Safe LLM model updates require traffic-level control, continuous quality evaluation, and instant rollback capability. The cost of a bad deployment is proportional to traffic times duration — catching issues in the 2% canary stage prevents them from affecting the full user base.

Core principles:

  1. Risk-graded strategies: Config changes need no canary. Fine-tuned model updates need a 10% canary for 1 hour. New model families need a 2% canary for 24 hours. The evaluation duration must match the risk.

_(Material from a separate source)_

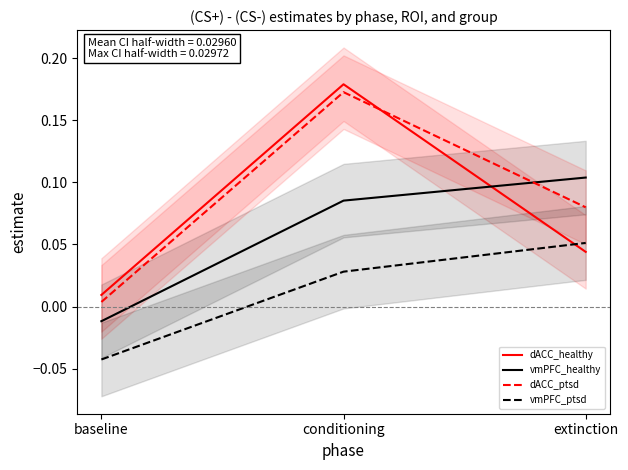

Which series has the widest spread of values?

dACC_healthy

  2. Dual-model GPU overhead: Canary deployment requires loading both model versions simultaneously. For a 70B model, that means 2x GPU allocation during the canary period (140GB + 140GB). This is a real infrastructure cost that must be budgeted.

  3. Statistical rigor for A/B tests: Detecting a 5% quality improvement requires approximately 3,000 samples per model. Rushing the decision with insufficient data leads to false positives (promoting a worse model) or false negatives (rejecting a better model).

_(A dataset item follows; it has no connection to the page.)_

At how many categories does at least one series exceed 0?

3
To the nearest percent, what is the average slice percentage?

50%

  4. Progressive rollout is safer than binary: Moving from 2% to 5% to 10% to 25% to 50% to 100% catches issues at every scale. A latency regression that only appears at high concurrency will be caught at the 25% or 50% stage.

  5. Sticky sessions matter: Users in an A/B test must consistently see the same model version within a session. Switching mid-conversation produces confusing behavior and corrupts the evaluation signal.